(YOUR TASK) In the material below, some lines carry "الأونروا". Copy each such line.
____ RECORDS TO PROCESS
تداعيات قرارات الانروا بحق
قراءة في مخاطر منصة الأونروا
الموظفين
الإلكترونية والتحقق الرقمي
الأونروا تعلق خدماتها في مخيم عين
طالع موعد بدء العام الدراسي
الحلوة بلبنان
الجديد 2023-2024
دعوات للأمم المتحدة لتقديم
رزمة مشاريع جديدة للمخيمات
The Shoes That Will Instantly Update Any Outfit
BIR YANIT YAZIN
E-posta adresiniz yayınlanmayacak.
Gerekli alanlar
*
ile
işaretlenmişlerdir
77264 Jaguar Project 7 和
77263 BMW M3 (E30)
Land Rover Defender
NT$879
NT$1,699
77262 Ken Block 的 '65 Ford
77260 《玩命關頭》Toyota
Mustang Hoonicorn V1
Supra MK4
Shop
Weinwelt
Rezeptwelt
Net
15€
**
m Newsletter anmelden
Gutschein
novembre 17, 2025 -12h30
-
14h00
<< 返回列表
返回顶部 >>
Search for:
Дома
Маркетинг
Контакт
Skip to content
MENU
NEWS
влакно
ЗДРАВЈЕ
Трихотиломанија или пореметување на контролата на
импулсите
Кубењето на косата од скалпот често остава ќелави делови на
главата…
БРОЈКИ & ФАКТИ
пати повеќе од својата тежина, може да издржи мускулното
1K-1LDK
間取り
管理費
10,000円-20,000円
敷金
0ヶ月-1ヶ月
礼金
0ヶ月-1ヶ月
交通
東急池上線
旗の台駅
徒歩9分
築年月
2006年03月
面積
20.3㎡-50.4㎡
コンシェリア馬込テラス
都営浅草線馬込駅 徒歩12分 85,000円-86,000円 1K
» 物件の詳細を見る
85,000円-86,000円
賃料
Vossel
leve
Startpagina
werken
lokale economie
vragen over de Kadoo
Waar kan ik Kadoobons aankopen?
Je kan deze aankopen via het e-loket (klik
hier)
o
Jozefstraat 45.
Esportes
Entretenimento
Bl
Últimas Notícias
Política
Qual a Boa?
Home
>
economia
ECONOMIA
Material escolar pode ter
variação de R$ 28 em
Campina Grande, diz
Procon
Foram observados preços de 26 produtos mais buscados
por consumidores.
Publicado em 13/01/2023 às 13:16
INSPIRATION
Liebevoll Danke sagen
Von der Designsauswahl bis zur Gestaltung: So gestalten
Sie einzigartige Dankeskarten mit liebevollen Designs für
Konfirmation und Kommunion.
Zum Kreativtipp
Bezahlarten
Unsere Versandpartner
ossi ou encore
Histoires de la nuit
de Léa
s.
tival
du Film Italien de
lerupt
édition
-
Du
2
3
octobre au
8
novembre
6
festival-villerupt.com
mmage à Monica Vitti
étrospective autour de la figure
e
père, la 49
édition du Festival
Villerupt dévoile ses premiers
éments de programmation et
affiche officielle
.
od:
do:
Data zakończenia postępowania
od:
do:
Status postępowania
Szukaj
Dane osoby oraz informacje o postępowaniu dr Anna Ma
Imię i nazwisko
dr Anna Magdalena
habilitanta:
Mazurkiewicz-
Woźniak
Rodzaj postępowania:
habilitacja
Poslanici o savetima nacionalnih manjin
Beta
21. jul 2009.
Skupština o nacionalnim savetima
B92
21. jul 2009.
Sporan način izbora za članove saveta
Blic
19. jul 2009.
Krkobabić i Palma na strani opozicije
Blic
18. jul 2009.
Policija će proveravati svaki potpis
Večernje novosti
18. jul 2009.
________
(EXERCISE RESPONSE)
قراءة في مخاطر منصة الأونروا
الأونروا تعلق خدماتها في مخيم عين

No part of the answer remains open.